Announced last week, Marconi became one of Dortmund’s five feeder clubs across the Asia-Pacific region, which also includes clubs from Thailand, Malaysia, China and Singapore.
Importantly for Australia, it could be just the beginning of the famous Black and Yellow’s presence.
“I think it (the Marconi partnership) is massive for us, it’s the first step for us into the Australian market,” BVB Asia-Pacific Managing Director Suresh Letchmanan said on Wednesday’s Daily Football Show.
“We were actually planning to go into Australia at a much earlier stage, but unfortunately we have strategies that have been placed and southeast Asia was of the biggest interest for us because of our existing partners there.

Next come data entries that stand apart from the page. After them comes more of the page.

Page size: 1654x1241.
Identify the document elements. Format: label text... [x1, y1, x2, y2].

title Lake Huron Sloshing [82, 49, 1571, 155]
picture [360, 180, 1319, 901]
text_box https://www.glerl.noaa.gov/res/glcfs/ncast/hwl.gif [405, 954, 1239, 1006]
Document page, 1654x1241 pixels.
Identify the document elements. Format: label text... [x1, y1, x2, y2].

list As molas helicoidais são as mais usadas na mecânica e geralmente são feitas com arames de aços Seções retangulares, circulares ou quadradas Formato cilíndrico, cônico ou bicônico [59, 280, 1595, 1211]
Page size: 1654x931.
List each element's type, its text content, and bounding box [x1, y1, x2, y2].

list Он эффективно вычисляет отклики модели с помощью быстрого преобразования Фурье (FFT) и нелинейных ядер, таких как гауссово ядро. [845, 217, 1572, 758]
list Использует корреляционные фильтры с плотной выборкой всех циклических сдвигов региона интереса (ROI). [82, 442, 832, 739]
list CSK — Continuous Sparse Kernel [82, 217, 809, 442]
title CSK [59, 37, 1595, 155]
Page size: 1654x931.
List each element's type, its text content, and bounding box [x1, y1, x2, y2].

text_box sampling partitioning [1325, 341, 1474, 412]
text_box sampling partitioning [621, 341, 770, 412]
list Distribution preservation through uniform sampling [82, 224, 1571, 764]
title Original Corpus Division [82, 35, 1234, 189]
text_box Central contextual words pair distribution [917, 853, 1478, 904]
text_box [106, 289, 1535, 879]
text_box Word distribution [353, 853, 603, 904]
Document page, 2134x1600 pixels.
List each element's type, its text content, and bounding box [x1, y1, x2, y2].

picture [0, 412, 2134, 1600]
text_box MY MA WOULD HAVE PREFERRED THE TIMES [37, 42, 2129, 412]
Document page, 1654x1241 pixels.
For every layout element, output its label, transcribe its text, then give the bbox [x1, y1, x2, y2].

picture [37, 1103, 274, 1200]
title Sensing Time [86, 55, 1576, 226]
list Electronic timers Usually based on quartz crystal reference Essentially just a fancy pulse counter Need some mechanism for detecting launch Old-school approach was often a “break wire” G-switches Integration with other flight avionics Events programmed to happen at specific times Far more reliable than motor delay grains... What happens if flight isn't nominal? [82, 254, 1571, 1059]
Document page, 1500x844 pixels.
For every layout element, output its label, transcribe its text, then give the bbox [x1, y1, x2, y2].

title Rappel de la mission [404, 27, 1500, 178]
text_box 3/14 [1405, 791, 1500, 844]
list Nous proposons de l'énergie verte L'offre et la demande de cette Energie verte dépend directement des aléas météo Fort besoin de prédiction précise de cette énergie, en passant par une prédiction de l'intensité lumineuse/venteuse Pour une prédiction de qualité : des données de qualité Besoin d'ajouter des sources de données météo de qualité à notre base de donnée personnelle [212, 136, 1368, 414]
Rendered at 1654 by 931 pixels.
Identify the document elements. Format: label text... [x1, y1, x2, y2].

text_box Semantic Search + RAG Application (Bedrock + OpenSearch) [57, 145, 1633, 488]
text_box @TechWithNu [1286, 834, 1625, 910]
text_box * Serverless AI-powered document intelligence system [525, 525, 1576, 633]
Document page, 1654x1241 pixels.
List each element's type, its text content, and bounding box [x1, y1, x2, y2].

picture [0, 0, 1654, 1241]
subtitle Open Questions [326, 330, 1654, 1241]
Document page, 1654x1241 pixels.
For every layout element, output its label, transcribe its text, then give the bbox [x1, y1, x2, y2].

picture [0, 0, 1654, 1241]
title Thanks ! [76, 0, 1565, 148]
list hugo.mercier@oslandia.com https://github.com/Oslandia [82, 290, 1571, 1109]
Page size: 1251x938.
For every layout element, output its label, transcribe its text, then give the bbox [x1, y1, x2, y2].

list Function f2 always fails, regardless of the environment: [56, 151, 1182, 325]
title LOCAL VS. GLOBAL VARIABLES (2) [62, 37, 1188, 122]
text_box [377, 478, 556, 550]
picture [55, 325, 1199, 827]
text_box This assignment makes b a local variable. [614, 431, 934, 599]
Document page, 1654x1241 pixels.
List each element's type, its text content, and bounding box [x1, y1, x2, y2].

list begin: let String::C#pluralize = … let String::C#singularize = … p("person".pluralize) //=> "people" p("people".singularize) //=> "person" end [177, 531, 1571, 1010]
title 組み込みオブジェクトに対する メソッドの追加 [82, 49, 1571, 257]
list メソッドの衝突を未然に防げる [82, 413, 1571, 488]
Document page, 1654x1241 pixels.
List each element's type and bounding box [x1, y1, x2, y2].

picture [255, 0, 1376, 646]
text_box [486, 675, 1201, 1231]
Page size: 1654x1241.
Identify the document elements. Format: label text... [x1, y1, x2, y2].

“Australia’s always been a big influence for us in terms of football, having identified or having seen the likes of Mitch Langerak and Mustafa Amini and Ned Zelic and there was an opportunity for us to have a further presence in Australia.
“But I think it had to take a while. We had to go through the processes and I think the opportunity for us this time, to go into Australia with Marconi, I think it will potentially open the floodgates for us.”
Dortmund’s vision for Australia could involve a preseason friendly as soon as 2020. In fact, the Sydney Morning Herald reported a match this year was almost locked in with Sydney FC, but a date could not be agreed by the clubs.
It could be on for next year though, and Dortmund are eager to make up some of the ground already covered by English and Spanish clubs.
Since 2012, the likes of Liverpool, Arsenal, Manchester City, Manchester United – who will return to Australia this July – Real Madrid and Atletico Madrid have all taken their brands to Australia in preseason friendlies or tournaments.
None of the Bundesliga powers have embarked on high-profile tours of Australia in the 21st century.
Over time, Dortmund have entrenched themselves as not only a Bundesliga power but a European one, featuring regularly in title races and in the Champions League knockout phase.
This season, they are atop the table, two points ahead of fierce rivals Bayern Munich.
The club’s famous – raucous – Yellow Wall is unmistakable and a constant highlight, and this season alone, Dortmund’s average home attendance sits at around 81,000.
Letchmanan said a friendly in Australia was a consideration for Dortmund officials, but in organising such a match, the club will be looking to return to Europe with more than just frequent flyer points.
And if it is not next year, the wait after that will not be long.
“We run our own race. The competition for European clubs is out there. Southeast Asia, Asia and even Australia, it’s very much driven by the Premier League clubs and I think they’ve done much better homework in getting into the market earlier than the Bundesliga clubs … and also some of the Spanish clubs,” he added from Singapore.
“We had to find a real angle as to why we would like to go to a country like Australia. It mustn’t be purely a commercial angle that we’re looking at.
“We can obviously fill a stadium of 90,000. There must be a more emotional connection beneath that. Dortmund needs to do a little bit more to try and get a footprint in Australia to begin with.
“The likes of Liverpool and Real Madrid, they’re household brands, household names. I’m not saying we are playing second fiddle to clubs like them, but the marketing they have done way in advance probably gives them much more of a head start compared to a club like Borussia Dortmund.
“That doesn’t discount that we want to take the step to come to Australia, which I think at some stage over the next 12 months we are considering touring Australia.
“We have a good relationship with our former coach Jurgen Klopp and he mentioned to us and said, ‘guys, you need to come to Australia, it’s a different experience altogether’ and that’s something we took note of.
“We want to make sure that when we come there, we want to engage with our fans, we want to engage with the media, we want to connect with the people, the football industry as a whole.
“We don’t just want to fly in for a couple of days and fly out. That’s not our intention. We want to grow our fanbase and presence is so important for us … there must be something a little more tangible for us apart from a football game.”